Design of a Wearable Vibrotactile Stimulation Device for Individuals With Upper-Limb Hemiparesis and Spasticity.

Vibratory stimulation may improve post-stroke symptoms such as spasticity; however, current studies are limited by the large, clinic-based apparatus used to apply this stimulation. A wearable device could provide vibratory stimulation in a mobile form, enabling further study of this technique. An initial device, the vibrotactile stimulation (VTS) Glove, was deployed in an eight-week clinical study in which sixteen individuals with stroke used the device for several hours daily. Participants reported wearing the glove during activities such as church, social events, and dining out. However, 69% of participants struggled to extend or insert their fingers to don the device. In a follow-up study, eight individuals with stroke evaluated new VTS device prototypes in a three-round iterative design study with the aims of creating the next generation of VTS devices and understanding features that influence interaction with a wearable device by individuals with impaired upper-limb function.
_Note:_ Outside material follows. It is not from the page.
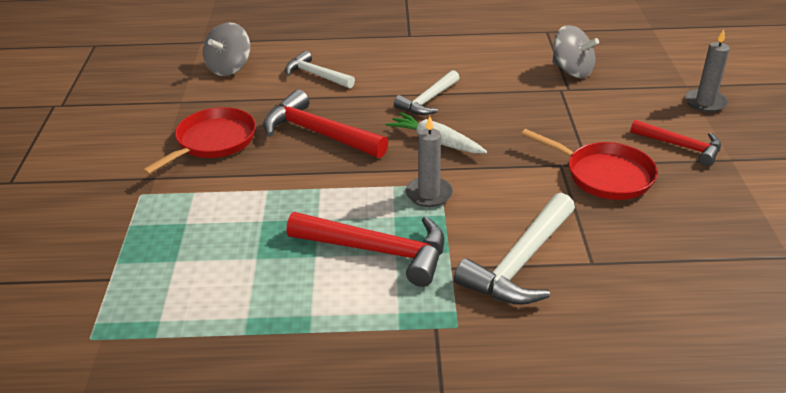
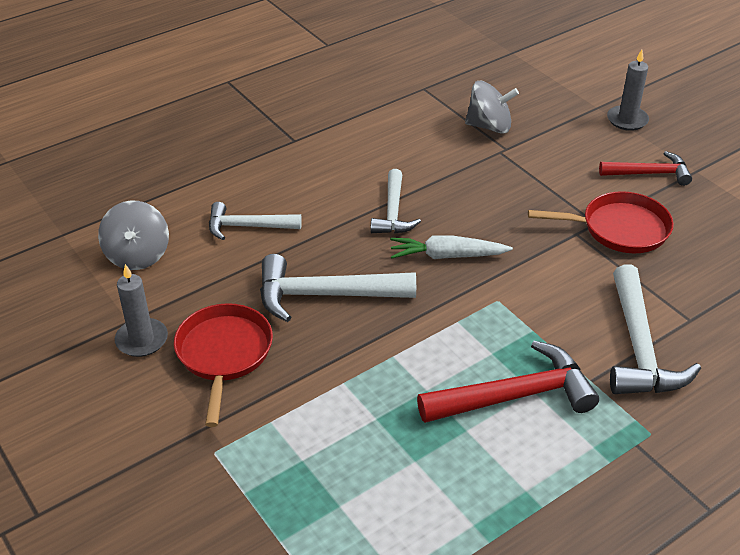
camera: 35 degrees left, 5 degrees up
red hammer [263,90,388,158] -> white hammer [260,254,416,322]
grey candle [405,116,453,207] -> grey candle moved to [115,264,168,357]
Interviews and interaction tasks were used to define actionable design revisions between each round of evaluation. Our analysis identified six new themes from participants regarding device designs: hand supination is challenging, separate finger attachments inhibit fit and use, fingers may be flexed or open, fabric coverage impacts comfort, a reduced concern for social comfort, and the affected hand is infrequently used. Straps that wrap around the arm and fixtures on the anterior arm were other challenging features. We discuss potential accommodations for these challenges, as well as social comfort. New VTS device designs are presented and were donned in an average time of 48 seconds.

Wearable vibrotactile stimulation for upper extremity rehabilitation in chronic stroke: clinical feasibility trial using the VTS Glove.

OBJECTIVE: Evaluate the feasibility and potential impacts on hand function using a wearable stimulation device (the VTS Glove) which provides mechanical, vibratory input to the affected limb of chronic stroke survivors. METHODS: A double-blind, randomized, controlled feasibility study including sixteen chronic stroke survivors (mean age: 54; 1-13 years post-stroke) with diminished movement and tactile perception in their affected hand. Participants were given a wearable device to take home and asked to wear it for three hours daily over eight weeks. The device intervention was either (1) the VTS Glove, which provided vibrotactile stimulation to the hand, or (2) an identical glove with vibration disabled. Participants were randomly assigned to each condition. Hand and arm function were measured weekly at home and in local physical therapy clinics. RESULTS: Participants using the VTS Glove showed significantly improved Semmes-Weinstein monofilament exam results, reduction in Modified Ashworth measures in the fingers, and some increased voluntary finger flexion, elbow and shoulder range of motion. CONCLUSIONS: Vibrotactile stimulation applied to the disabled limb may impact tactile perception, tone and spasticity, and voluntary range of motion. Wearable devices allow extended application and study of stimulation methods outside of a clinical setting.